§ ACTIVIDADES
1 > ¿Puedes transcribir del pasaje citado el fragmento que comienza con «Morir en soledad» y sigue hasta «insensibles, silenciosos, resignados.», ambos incluidos?
2 > ¿Puedes prolongar el texto sobre las heridas y la muerte en soledad a partir de su última frase?

§ PASAJE CITADO

Redimir es enseñar, es cambiar la perspectiva desde la cual observamos el mundo, acercarnos a la realidad para verla desde el interior de nuestras heridas. Ser capaces de ver a través de nuestras heridas implica un ejercicio de intimidad que altera nuestra interpretación del mundo. Es por eso que son heridas que sanan, aunque paradójicamente debamos mantenerlas abiertas. Poco podremos ver a través de nuestras heridas si las tapamos. Así es como Dios nos ve, las heridas de Cristo son su ventana al mundo; así es como nos invita a ver, sanando desde las experiencias dolorosas y sangrantes de nuestra vida, sin ocultarlas, porque solo así podremos curar las grietas por las que se escapa la vida y la dignidad de quienes son solo heridas.

Morir en soledad

Algo se nos debe estar pasando por alto cuando nos alegramos de haber tenido «solo 700 muertos en un día». Estas son las cosas que tiene la estadística, esa ciencia del sentido común que, sin embargo, toca fondo cuando se trata de reconciliarse con el sentido común de la vida; esa ciencia que, en momentos así, nos endurece, altera la percepción y cierra nuestros ojos a la realidad, insensibles, silenciosos, resignados.

§ DATOS DEL EJERCICIO
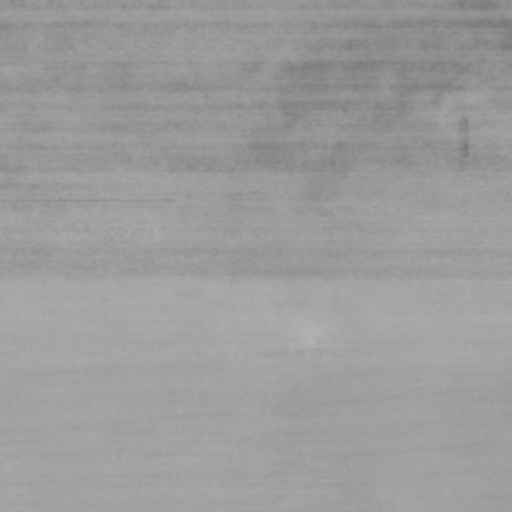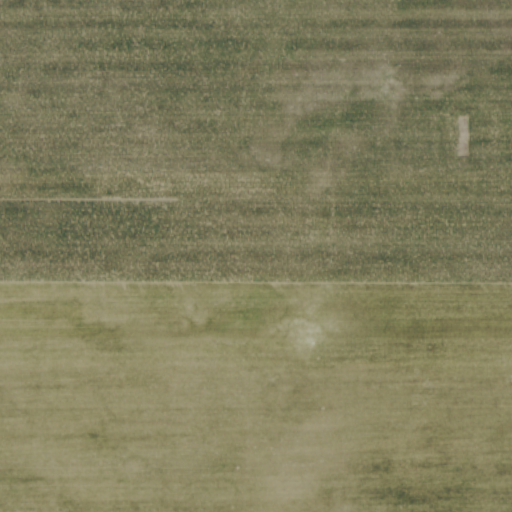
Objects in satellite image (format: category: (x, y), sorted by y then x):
crop: (255, 256)
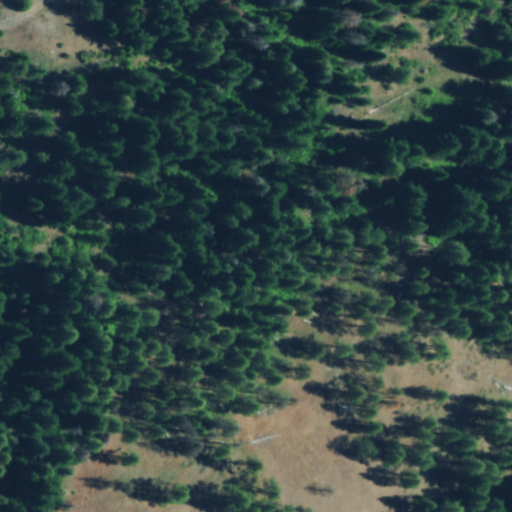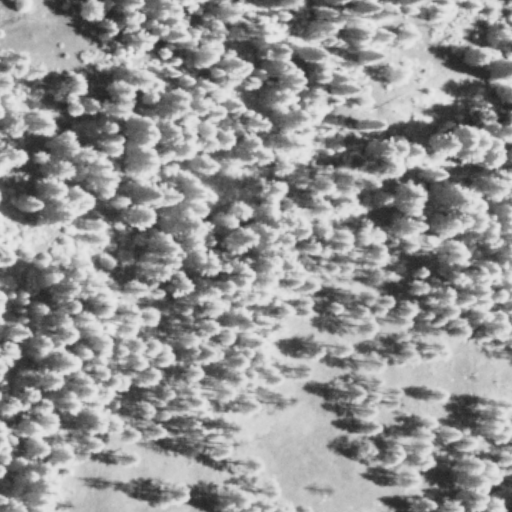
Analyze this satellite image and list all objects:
road: (21, 14)
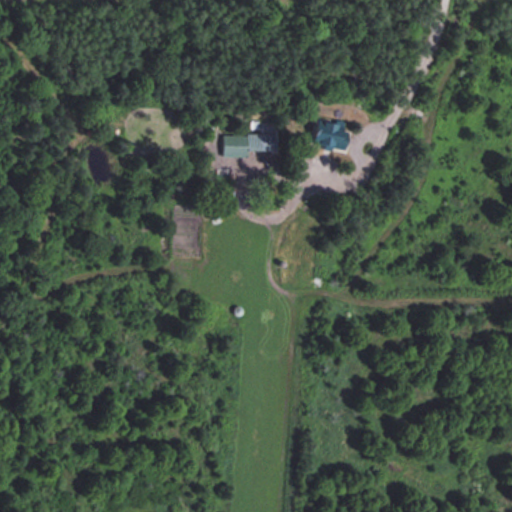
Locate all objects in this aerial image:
road: (391, 115)
building: (326, 131)
building: (257, 137)
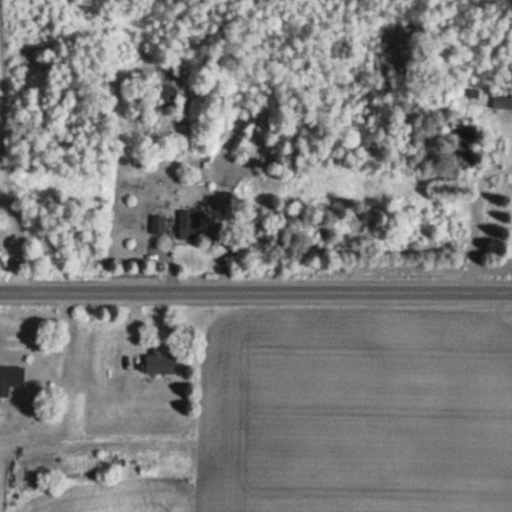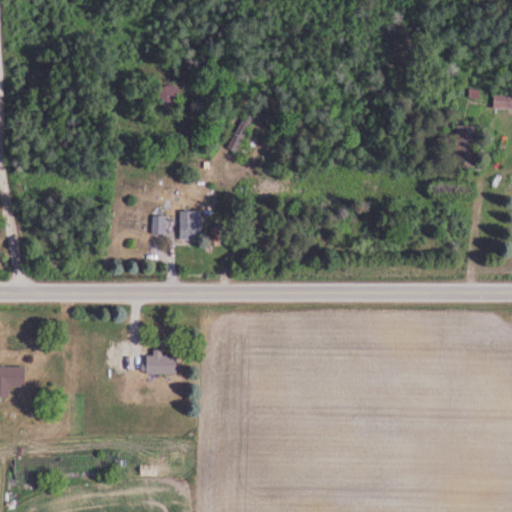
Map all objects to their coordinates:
building: (168, 96)
building: (502, 100)
building: (241, 133)
building: (466, 146)
building: (190, 224)
building: (159, 225)
road: (13, 235)
road: (255, 292)
building: (162, 364)
building: (12, 379)
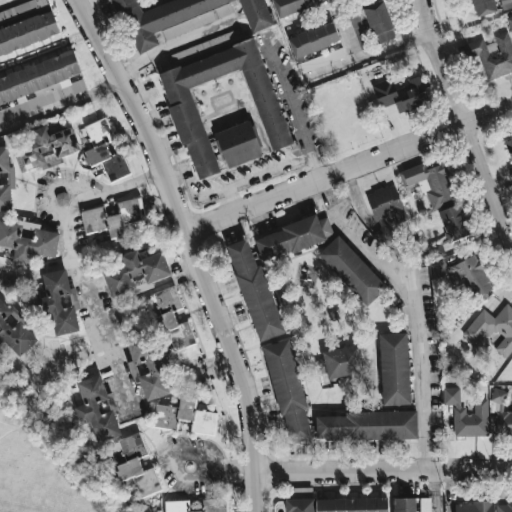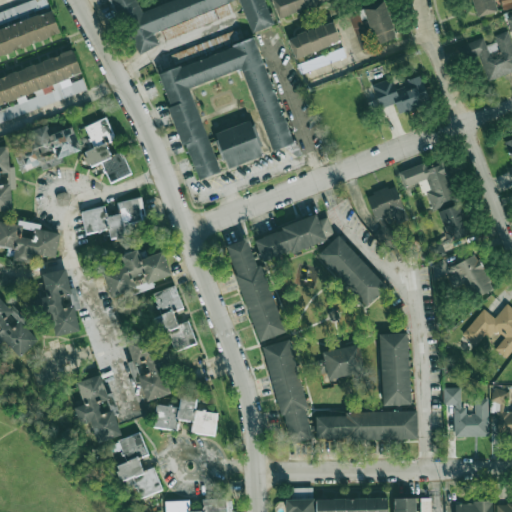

§ RESPUESTAS ESCRITAS
1 >
Morir en soledad

Algo se nos debe estar pasando por alto cuando nos alegramos de haber tenido «solo 700 muertos en un día». Estas son las cosas que tiene la estadística, esa ciencia del sentido común que, sin embargo, toca fondo cuando se trata de reconciliarse con el sentido común de la vida; esa ciencia que, en momentos así, nos endurece, altera la percepción y cierra nuestros ojos a la realidad, insensibles, silenciosos, resignados.

2 >
Hace unos días leí en una entrevista a dos trabajadores de una funeraria, para mí lo más triste es ver a los difuntos solos en la muerte, sin familiares ni amigos. Y un amigo sacerdote me decía, con voz cansada y amarga, la que se tiene tras celebrar seis entierros diarios desde hace más de una semana, que la soledad de esos muertos le estaba quitando a él mismo trocitos de vida. Becquer, del que estamos celebrando los 150 años de su muerte, lo expresó con versos eternos,

Ante aquel contraste de vida y misterios,
de luz y tinieblas, medité un momento:
¡Dios mío, qué solos se quedan los muertos!

Gustavo Adolfo Becquer, Rima LXXIII

A la muerte llegamos siempre solos. Por más buenos amigos y seres queridos que nos rodeen, la soledad de afrontar el momento de la muerte no escapa a nadie. Tal vez por eso buscamos tapar y ocultar su rostro, nos abrazamos compulsivamente, enviamos flores que llenen los rincones vacíos, nos agarramos a ideas piadosas poco realistas… y, sin darnos cuenta, nos debilitamos, porque en esos gestos hemos escondido todas las emociones posibles. Y ahora, cuando no tenemos a mano nada con que taparla, la muerte se nos presenta tal cual es, sin abrazos, ni flores, sin largos pésames, ni pietismo… solo con las preguntas solas, y nos alcanza vacíos de respuestas y de sábanas blancas. ¡Qué solos se quedan los muertos!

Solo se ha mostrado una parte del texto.